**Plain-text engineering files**

# # # #

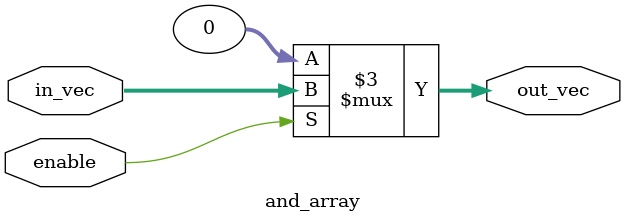
<source format=sv>
module and_array #(
    parameter N = 32, // array size
)
(
    input  logic [N-1:0] in_vec,
    input  logic         enable,
    output logic [N-1:0] out_vec
);

    always_comb begin
        if (enable)
            out_vec = in_vec;  
        else
            out_vec = '0;      
    end

endmodule
</source>
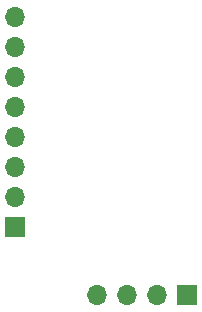
<source format=gbr>
%TF.GenerationSoftware,KiCad,Pcbnew,5.99.0+really5.1.10+dfsg1-1*%
%TF.CreationDate,2021-09-10T11:43:35-04:00*%
%TF.ProjectId,rsp32 lamp,72737033-3220-46c6-916d-702e6b696361,rev?*%
%TF.SameCoordinates,Original*%
%TF.FileFunction,Soldermask,Bot*%
%TF.FilePolarity,Negative*%
%FSLAX46Y46*%
G04 Gerber Fmt 4.6, Leading zero omitted, Abs format (unit mm)*
G04 Created by KiCad (PCBNEW 5.99.0+really5.1.10+dfsg1-1) date 2021-09-10 11:43:35*
%MOMM*%
%LPD*%
G01*
G04 APERTURE LIST*
%ADD10O,1.700000X1.700000*%
%ADD11R,1.700000X1.700000*%
G04 APERTURE END LIST*
D10*
%TO.C,J2*%
X17780000Y-27940000D03*
X17780000Y-30480000D03*
X17780000Y-33020000D03*
X17780000Y-35560000D03*
X17780000Y-38100000D03*
X17780000Y-40640000D03*
X17780000Y-43180000D03*
D11*
X17780000Y-45720000D03*
%TD*%
D10*
%TO.C,J1*%
X24765000Y-51435000D03*
X27305000Y-51435000D03*
X29845000Y-51435000D03*
D11*
X32385000Y-51435000D03*
%TD*%
M02*

</source>
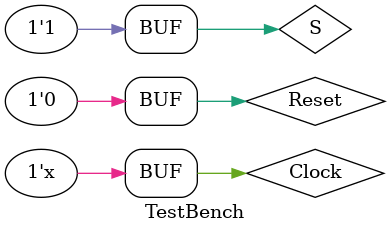
<source format=v>
`timescale 1ns / 1ps

module TestBench;

	// Inputs
	reg Clock;
	reg Reset;
	reg W,E,N,S;
	//wire [10:0] Col;
	//wire [10:0] Row;
	// Outputs
	//wire [7:0] oLed;
	//reg wUartTx,wUartRx;
	//wire [3:0] oVgaRed,oVgaGreen,oVgaBlue;
	wire oVgaVsync;
	wire oVgaHsync;
	//wire On;
	wire [3:0] R,G,B;
	// Instantiate the Unit Under Test (UUT)
Main Test
(
	.Clock(Clock), // 32 MHz frequency clock from papilio board.
	.Reset(Reset),	
	.iWest(W),
	.iEast(E),
	.iNorth(N),
	.iSouth(S),
	.oVgaVsync(oVgaVsync),
	.oVgaHsync(oVgaHsync),
	.oRed(R),
	.oGreen(G),
	.oBlue(B)
);

/*VgaController  Puta(
	.Clock(Clock),
	.Reset(Reset),
	.oVideoOn(On),
	.oColCurrent(Col),
	.oRowCurrent(Row),
	.oVgaVsync(oVgaVsync),
	.oVgaHsync(oVgaHsync)
);*/



	always
	begin
		//#(31.25/2)  Clock =  ! Clock;	//32Mhz
		#5  Clock =  ! Clock;	//32Mhz

	end

	initial begin
		// Initialize Inputs
		Clock = 0;
		Reset = 0;

		// Wait 100 ns for global reset to finish
		#20;
		Reset = 1;
		//wUartRx = 0;
		#200
		
		Reset = 0;
		#50
		S=1;
		
		/*#10000
		E=0;
		N=1;*/
	/*	#50
		#50
		#50
		#50
		#50
		#50
		wUartRx = 1;
		#50
		wUartRx = 0 ;
		#50
		wUartRx = 1;*/
        
		// Add stimulus here

	end
      
endmodule


</source>
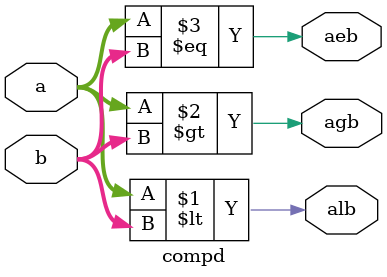
<source format=v>
module compd (alb,agb,aeb,a,b);
input [4:0]a,b;
output alb,agb,aeb;
assign alb = a<b;
assign agb = a>b;
assign aeb = a==b;
endmodule
</source>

# # # #

**Problem**
Images stay out, but the rest of the data above must be repeated exactly.

**Written reply**
<source format=sv>
module and_array #(
    parameter N = 32, // array size
)
(
    input  logic [N-1:0] in_vec,
    input  logic         enable,
    output logic [N-1:0] out_vec
);

    always_comb begin
        if (enable)
            out_vec = in_vec;  
        else
            out_vec = '0;      
    end

endmodule
</source>
<source format=gbr>
%TF.GenerationSoftware,KiCad,Pcbnew,5.99.0+really5.1.10+dfsg1-1*%
%TF.CreationDate,2021-09-10T11:43:35-04:00*%
%TF.ProjectId,rsp32 lamp,72737033-3220-46c6-916d-702e6b696361,rev?*%
%TF.SameCoordinates,Original*%
%TF.FileFunction,Soldermask,Bot*%
%TF.FilePolarity,Negative*%
%FSLAX46Y46*%
G04 Gerber Fmt 4.6, Leading zero omitted, Abs format (unit mm)*
G04 Created by KiCad (PCBNEW 5.99.0+really5.1.10+dfsg1-1) date 2021-09-10 11:43:35*
%MOMM*%
%LPD*%
G01*
G04 APERTURE LIST*
%ADD10O,1.700000X1.700000*%
%ADD11R,1.700000X1.700000*%
G04 APERTURE END LIST*
D10*
%TO.C,J2*%
X17780000Y-27940000D03*
X17780000Y-30480000D03*
X17780000Y-33020000D03*
X17780000Y-35560000D03*
X17780000Y-38100000D03*
X17780000Y-40640000D03*
X17780000Y-43180000D03*
D11*
X17780000Y-45720000D03*
%TD*%
D10*
%TO.C,J1*%
X24765000Y-51435000D03*
X27305000Y-51435000D03*
X29845000Y-51435000D03*
D11*
X32385000Y-51435000D03*
%TD*%
M02*

</source>
<source format=v>
`timescale 1ns / 1ps

module TestBench;

	// Inputs
	reg Clock;
	reg Reset;
	reg W,E,N,S;
	//wire [10:0] Col;
	//wire [10:0] Row;
	// Outputs
	//wire [7:0] oLed;
	//reg wUartTx,wUartRx;
	//wire [3:0] oVgaRed,oVgaGreen,oVgaBlue;
	wire oVgaVsync;
	wire oVgaHsync;
	//wire On;
	wire [3:0] R,G,B;
	// Instantiate the Unit Under Test (UUT)
Main Test
(
	.Clock(Clock), // 32 MHz frequency clock from papilio board.
	.Reset(Reset),	
	.iWest(W),
	.iEast(E),
	.iNorth(N),
	.iSouth(S),
	.oVgaVsync(oVgaVsync),
	.oVgaHsync(oVgaHsync),
	.oRed(R),
	.oGreen(G),
	.oBlue(B)
);

/*VgaController  Puta(
	.Clock(Clock),
	.Reset(Reset),
	.oVideoOn(On),
	.oColCurrent(Col),
	.oRowCurrent(Row),
	.oVgaVsync(oVgaVsync),
	.oVgaHsync(oVgaHsync)
);*/



	always
	begin
		//#(31.25/2)  Clock =  ! Clock;	//32Mhz
		#5  Clock =  ! Clock;	//32Mhz

	end

	initial begin
		// Initialize Inputs
		Clock = 0;
		Reset = 0;

		// Wait 100 ns for global reset to finish
		#20;
		Reset = 1;
		//wUartRx = 0;
		#200
		
		Reset = 0;
		#50
		S=1;
		
		/*#10000
		E=0;
		N=1;*/
	/*	#50
		#50
		#50
		#50
		#50
		#50
		wUartRx = 1;
		#50
		wUartRx = 0 ;
		#50
		wUartRx = 1;*/
        
		// Add stimulus here

	end
      
endmodule


</source>
<source format=v>
module compd (alb,agb,aeb,a,b);
input [4:0]a,b;
output alb,agb,aeb;
assign alb = a<b;
assign agb = a>b;
assign aeb = a==b;
endmodule
</source>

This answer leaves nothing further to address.